- **ACTIVITY**: Only what runs from the line with "18 settembre 2008" to the final line of the records below should be given again, word for word.

- **DATA SUPPLIED**:
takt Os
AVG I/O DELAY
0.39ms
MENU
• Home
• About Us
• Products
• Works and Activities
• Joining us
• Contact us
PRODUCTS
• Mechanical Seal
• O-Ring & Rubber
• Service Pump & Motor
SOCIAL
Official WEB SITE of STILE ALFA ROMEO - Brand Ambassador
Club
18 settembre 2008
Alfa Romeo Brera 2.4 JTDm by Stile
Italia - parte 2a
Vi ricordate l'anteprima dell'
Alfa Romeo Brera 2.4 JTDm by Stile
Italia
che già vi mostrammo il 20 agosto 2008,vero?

- **EXERCISE SOLUTION**:
18 settembre 2008
Alfa Romeo Brera 2.4 JTDm by Stile
Italia - parte 2a
Vi ricordate l'anteprima dell'
Alfa Romeo Brera 2.4 JTDm by Stile
Italia
che già vi mostrammo il 20 agosto 2008,vero?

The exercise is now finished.